Néanmoins, nous estimons que de semblables difficultés ne peuvent avoir aucune influence sur l' interprétation de l' article 3, paragraphe 3. En effet, ce dernier - nous l' avons souligné plusieurs fois - ne vise certainement pas à créer une rente de situation pour les agents officiels (qui de toute façon bénéficient d' une exclusivité pour une des deux formes de mandat), mais a au contraire pour but de permettre une liberté effective de choix aux importateurs: liberté qui, pour ne pas être purement formelle, doit pouvoir être exercée sur un plan professionnel.
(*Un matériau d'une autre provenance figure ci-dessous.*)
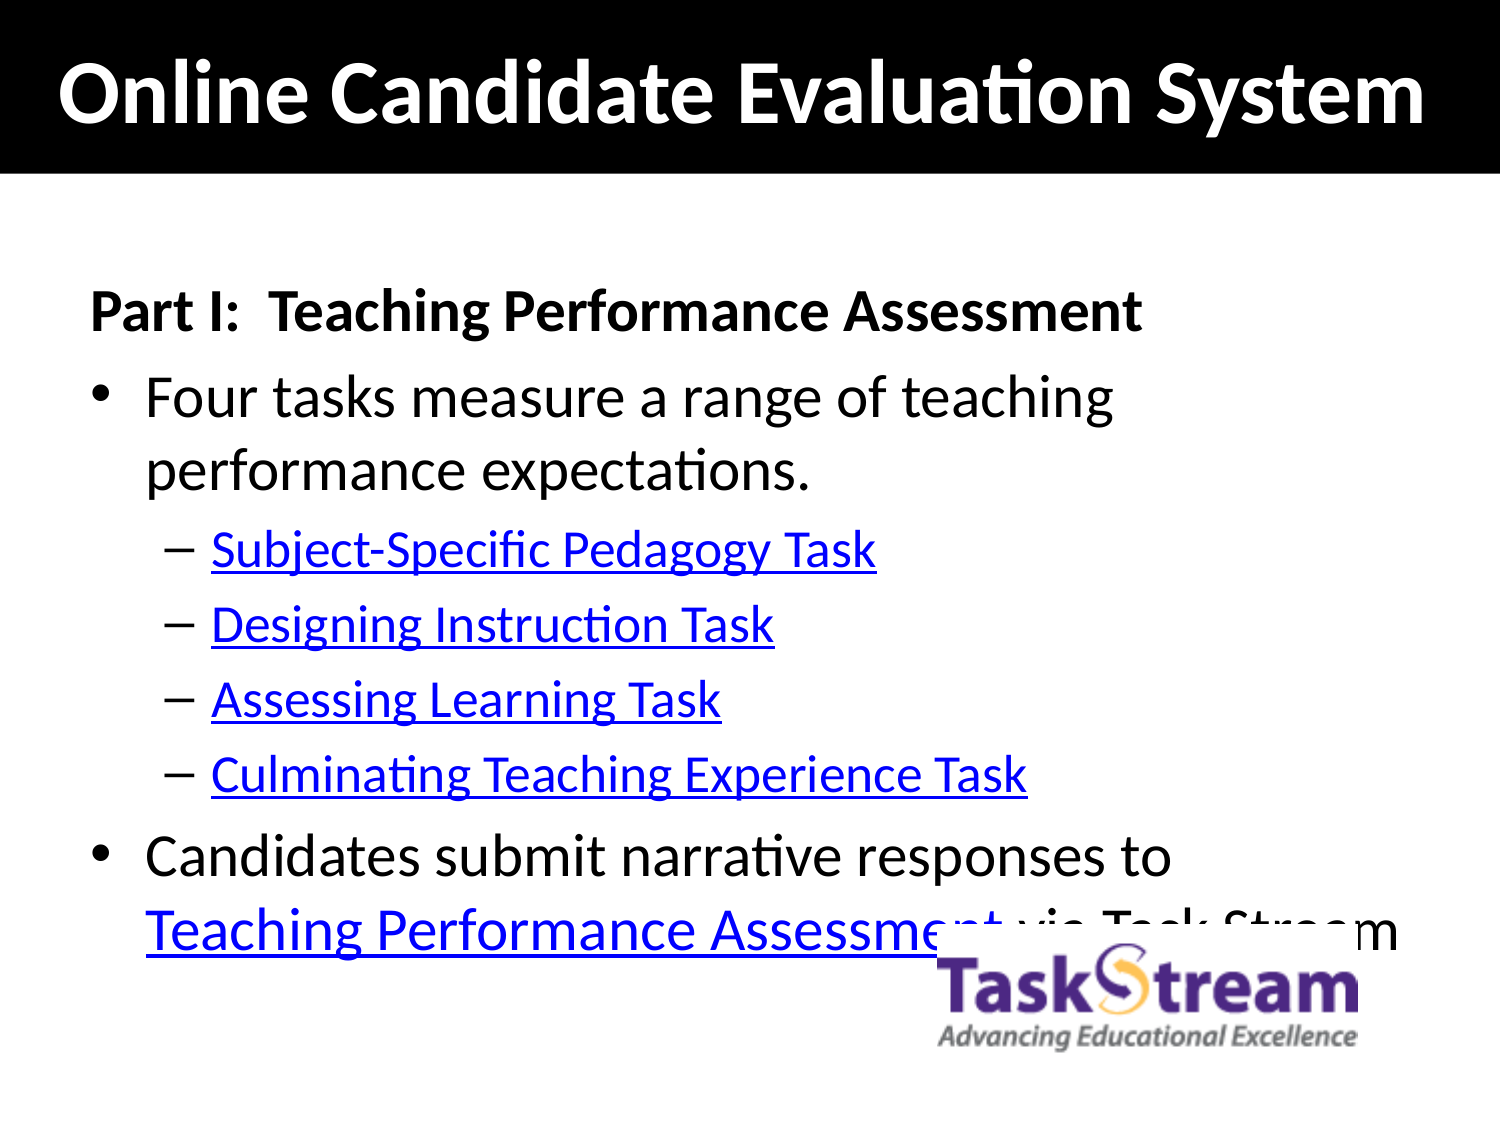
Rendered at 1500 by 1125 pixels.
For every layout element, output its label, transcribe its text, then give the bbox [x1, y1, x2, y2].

A la lumière des considérations exposées ci-avant, nous concluons en proposant à la Cour de:
1) déclarer que la République portugaise a manqué aux obligations qui lui incombent en vertu du règlement (CEE) n 3632/85, dans la mesure où l' article 7, paragraphe 4, du décret-loi n 43 du 25 janvier 1983 empêche une catégorie d' opérateurs, les entreprises d' expédition, d' exercer à titre professionnel l' activité consistant à présenter des déclarations en douane au nom et pour le compte d' autrui;
2) condamner la République portugaise aux dépens.
(*) Langue originale: l' italien.
(1) Le décret-loi n 46311 du 27 avril 1965 modifié par le décret-loi n 450 du 7 octobre 1980.
(2) Il s' agit des sujets autorisés en vertu de l' article 426, paragraphes 1 à 3, de la réforme douanière.